This past week, the US Department of Education launched a great overhaul to the College Scorecard. The new College Scorecard is extremely user friendly and visual. It allows you to easily find and investigate key metrics of universities and colleges. Through this scorecard, the Federal Government will provide clear, reliable, and open data on college affordability and value. The Federal Government wants the public to move away from the traditional higher education ranking system, which rewards excessive spending and rejection of students, and move towards a scorecard that focuses on graduating from school, finding good paying jobs, and highlighting student’s ability to pay off their loans.
From a college planning perspective, the scorecard provides you statistics reported from higher education institutions to the Federal Government. We have listed some great metrics represented in the scorecard below:
- Average Annual Cost
- Students Paying Down Their Debt
- Typical Total Debt
- Graduation Rate
- Students Who Return After Their First Year
- Salary After Attending
- Percentage Earning Above High School Grad
- Undergraduate Student Body Size
- Racial and Ethnic Statistics
- SAT and ACT Scores
- Popular Programs at the School
With every statistic there are always caveats. In the name of complete transparency and continuous improvement, we wanted to highlight some of the gaps and provide some metrics we would want to see the Federal Government provide to parents and students:
Graduation Rate: The number says that if you go to a 2-year degree program and graduate within 4 years or a 4-year degree program and graduate within 6 years, then you still count as graduated.

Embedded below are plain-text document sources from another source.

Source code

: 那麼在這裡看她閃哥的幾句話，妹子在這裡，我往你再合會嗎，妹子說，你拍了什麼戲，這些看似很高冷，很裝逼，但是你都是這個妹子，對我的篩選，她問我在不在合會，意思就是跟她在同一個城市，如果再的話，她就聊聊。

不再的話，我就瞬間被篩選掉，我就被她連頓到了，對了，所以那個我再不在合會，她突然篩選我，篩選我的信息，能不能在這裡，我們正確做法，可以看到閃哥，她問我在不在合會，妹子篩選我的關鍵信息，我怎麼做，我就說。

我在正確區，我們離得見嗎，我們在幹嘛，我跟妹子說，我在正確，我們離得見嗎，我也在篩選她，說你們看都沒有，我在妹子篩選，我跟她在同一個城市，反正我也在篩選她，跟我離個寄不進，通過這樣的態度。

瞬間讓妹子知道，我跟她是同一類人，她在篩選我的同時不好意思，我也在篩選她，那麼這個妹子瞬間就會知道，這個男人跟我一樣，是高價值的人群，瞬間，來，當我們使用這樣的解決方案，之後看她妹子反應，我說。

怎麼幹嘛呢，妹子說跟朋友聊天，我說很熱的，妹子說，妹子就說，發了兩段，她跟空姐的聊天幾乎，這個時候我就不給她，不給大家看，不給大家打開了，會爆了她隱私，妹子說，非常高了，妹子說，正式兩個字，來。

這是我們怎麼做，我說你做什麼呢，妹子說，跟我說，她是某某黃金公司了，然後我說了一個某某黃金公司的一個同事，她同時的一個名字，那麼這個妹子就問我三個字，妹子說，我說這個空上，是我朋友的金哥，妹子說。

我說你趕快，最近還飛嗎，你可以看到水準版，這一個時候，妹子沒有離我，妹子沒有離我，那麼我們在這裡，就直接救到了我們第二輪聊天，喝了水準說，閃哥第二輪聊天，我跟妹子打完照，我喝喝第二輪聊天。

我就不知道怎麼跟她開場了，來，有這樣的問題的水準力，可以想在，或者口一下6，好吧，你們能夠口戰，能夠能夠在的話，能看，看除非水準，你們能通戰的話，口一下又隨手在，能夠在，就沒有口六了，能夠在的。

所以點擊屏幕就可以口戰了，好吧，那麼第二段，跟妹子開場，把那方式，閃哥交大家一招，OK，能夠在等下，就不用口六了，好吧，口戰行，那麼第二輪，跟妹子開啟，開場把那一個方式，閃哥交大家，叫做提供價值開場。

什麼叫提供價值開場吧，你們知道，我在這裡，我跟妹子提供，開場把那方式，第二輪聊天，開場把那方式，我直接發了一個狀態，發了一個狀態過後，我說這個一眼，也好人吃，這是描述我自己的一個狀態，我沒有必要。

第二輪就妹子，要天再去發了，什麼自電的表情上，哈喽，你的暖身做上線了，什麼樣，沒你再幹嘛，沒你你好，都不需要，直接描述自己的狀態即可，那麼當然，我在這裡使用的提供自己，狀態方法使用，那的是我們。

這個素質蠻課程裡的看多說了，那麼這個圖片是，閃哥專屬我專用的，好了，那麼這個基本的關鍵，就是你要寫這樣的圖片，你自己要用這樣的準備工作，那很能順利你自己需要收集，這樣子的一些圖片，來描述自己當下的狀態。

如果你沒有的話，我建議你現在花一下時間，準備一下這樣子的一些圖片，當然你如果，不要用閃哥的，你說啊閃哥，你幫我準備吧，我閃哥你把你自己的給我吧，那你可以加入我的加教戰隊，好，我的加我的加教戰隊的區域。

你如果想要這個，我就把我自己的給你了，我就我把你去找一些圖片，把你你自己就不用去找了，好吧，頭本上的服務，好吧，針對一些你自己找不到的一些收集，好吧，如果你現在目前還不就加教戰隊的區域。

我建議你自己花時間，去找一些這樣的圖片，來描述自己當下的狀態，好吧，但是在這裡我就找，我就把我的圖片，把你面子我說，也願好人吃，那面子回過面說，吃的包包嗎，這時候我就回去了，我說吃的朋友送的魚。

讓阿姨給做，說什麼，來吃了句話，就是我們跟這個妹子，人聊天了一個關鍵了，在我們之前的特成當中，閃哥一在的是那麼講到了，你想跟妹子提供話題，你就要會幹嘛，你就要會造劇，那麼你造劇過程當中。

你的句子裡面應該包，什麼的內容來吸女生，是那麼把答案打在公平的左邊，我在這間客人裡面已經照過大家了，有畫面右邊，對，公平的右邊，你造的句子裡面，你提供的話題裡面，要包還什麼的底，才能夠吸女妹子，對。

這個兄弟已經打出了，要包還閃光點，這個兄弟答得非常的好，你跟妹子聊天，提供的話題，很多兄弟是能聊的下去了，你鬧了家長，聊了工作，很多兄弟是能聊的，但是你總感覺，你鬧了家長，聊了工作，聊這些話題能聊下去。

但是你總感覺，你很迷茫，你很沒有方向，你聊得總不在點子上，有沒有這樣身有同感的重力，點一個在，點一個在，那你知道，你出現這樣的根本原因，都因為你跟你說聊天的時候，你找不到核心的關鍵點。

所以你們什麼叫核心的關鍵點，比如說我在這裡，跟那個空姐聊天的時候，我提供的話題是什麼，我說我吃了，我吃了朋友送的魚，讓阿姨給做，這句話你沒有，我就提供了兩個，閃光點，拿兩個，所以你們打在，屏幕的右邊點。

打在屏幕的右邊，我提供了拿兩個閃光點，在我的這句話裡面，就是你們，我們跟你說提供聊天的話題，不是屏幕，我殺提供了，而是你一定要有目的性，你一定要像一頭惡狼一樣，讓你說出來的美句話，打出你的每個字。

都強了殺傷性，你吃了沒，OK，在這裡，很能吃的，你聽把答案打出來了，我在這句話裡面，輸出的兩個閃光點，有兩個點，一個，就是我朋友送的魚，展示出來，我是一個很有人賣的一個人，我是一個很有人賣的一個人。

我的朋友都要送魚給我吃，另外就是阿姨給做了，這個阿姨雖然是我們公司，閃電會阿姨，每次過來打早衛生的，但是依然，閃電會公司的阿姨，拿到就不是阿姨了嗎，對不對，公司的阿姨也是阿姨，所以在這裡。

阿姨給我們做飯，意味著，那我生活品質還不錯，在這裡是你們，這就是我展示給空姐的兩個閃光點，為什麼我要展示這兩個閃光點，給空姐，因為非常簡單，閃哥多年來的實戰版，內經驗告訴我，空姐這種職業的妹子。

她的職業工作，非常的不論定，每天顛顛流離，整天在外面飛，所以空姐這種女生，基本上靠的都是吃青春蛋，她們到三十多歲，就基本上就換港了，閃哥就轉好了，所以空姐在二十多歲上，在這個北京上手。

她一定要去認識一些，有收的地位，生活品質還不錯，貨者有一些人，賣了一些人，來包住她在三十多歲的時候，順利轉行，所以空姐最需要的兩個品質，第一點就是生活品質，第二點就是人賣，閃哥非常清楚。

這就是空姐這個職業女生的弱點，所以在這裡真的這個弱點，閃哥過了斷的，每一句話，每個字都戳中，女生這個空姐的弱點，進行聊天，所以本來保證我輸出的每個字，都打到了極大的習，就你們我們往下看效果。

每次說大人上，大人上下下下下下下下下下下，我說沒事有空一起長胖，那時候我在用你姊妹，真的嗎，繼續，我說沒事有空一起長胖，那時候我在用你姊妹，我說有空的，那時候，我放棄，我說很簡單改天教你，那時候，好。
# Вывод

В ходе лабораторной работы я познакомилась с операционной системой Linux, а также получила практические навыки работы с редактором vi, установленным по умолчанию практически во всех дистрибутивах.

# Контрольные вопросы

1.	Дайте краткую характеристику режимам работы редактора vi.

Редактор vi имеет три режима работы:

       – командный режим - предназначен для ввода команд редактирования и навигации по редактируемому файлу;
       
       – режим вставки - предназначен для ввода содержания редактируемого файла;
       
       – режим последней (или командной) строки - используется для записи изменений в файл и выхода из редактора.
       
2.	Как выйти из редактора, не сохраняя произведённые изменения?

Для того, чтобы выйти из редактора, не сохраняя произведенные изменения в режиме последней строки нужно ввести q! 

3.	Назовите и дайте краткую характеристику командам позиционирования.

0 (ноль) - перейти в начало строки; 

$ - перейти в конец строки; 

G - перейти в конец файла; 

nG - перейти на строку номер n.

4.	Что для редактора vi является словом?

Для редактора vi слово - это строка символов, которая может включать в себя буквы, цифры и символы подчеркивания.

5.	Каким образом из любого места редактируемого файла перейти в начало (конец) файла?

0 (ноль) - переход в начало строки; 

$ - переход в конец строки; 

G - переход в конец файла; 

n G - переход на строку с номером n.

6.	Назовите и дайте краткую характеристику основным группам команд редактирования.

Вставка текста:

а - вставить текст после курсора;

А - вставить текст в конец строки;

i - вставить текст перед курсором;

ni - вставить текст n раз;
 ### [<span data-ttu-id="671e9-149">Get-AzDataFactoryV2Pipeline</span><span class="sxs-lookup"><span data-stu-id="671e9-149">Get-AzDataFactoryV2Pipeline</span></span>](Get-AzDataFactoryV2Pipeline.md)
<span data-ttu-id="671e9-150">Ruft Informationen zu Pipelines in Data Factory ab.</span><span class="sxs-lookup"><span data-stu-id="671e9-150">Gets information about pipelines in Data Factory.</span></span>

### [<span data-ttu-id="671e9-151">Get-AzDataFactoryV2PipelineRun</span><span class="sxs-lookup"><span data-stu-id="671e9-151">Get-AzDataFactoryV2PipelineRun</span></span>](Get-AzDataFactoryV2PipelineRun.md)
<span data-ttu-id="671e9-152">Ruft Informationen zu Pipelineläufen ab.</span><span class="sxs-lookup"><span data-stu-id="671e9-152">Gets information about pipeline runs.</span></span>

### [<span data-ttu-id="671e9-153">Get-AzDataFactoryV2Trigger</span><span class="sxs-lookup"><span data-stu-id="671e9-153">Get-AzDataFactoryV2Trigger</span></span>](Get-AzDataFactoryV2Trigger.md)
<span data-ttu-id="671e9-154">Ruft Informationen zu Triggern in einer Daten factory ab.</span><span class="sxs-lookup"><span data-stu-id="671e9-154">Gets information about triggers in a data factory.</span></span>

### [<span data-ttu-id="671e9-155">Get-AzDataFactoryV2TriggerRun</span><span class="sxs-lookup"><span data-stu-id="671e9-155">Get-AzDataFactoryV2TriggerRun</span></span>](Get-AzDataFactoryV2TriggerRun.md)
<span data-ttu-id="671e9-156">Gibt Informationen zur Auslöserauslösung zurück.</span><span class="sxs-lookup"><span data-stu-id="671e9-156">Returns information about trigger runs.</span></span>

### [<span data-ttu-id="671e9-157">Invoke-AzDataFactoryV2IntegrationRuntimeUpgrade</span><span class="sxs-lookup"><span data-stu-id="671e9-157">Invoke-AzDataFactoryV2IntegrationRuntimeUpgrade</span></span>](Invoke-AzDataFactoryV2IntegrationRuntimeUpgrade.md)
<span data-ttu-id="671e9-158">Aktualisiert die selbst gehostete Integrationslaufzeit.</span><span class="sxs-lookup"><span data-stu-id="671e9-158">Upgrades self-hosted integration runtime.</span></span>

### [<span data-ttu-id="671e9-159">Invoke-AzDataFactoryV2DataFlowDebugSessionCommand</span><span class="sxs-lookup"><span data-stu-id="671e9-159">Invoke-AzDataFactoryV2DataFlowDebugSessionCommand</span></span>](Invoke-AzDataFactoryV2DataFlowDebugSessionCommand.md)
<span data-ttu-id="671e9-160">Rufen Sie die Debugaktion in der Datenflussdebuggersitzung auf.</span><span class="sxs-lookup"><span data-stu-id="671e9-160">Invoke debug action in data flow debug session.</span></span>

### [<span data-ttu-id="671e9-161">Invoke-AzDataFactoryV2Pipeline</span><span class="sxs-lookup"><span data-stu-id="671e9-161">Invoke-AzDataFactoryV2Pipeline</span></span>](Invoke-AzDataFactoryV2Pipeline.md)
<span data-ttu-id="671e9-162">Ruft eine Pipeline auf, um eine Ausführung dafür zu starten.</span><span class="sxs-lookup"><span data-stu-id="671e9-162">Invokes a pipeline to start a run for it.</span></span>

The metric that should be used is the on-time graduate rate from a 2-year and 4-year higher education institution because the biggest cost driver for student debt is not graduating on time. For example, according to the Texas State Government, if we use the Federal Government’s statistic for graduation rate at Texas 4-Year Public Bachelor’s Flagship program (such at UT at Austin or A&M) it would be 78.1% of students graduate within 6 years. If we use EDUsquared’s proposed on-time graduate rate statistic, then it drops dramatically to 45.2%.
Salary After Attending: This number shows the median earnings of former students who received federal aid after 10 years. The issue with this statistic is the average student debt is over $30,000 to $35,000 and former student’s starting salaries could be lower. People don’t have 10 years to make more than the student debt they have outstanding.
The metric that should be used is the average first year salary of a former student or even better the average first year salary of a former student graduating with a given major, so that the future students know what earning power they could have from a given school or major.
Students Paying Down Their Debt: This number shows the percentage of students that have paid at least $1 of their principal balance with 3 years for only Federal Loans.
The metric should incorporate private loans to give students and parents a complete picture. In addition, the metric should show the percentage of students that have paid at least a minimum of 10% of their principal balance after 3 years. Another metric could be the percentage of students that completely paid off their student loans after 10 years.
Typical Total Debt This number shows the median federal debt of undergraduate borrowers who complete college. It leaves out borrowers who didn’t complete college, private student loans, and Parent PLUS Loans. We think the Federal Government should have called it the Typical Total Federal Debt statistic.
The metric that should be used is the median total debt across federal, state, and private loans for undergraduate borrowers who complete that college, so that students have an accurate picture of the total debt that they could incur by graduation.
The Federal Government’s College Scorecard has come a long way since it first launched and we are excited to see where the Department of Education is going to take it next.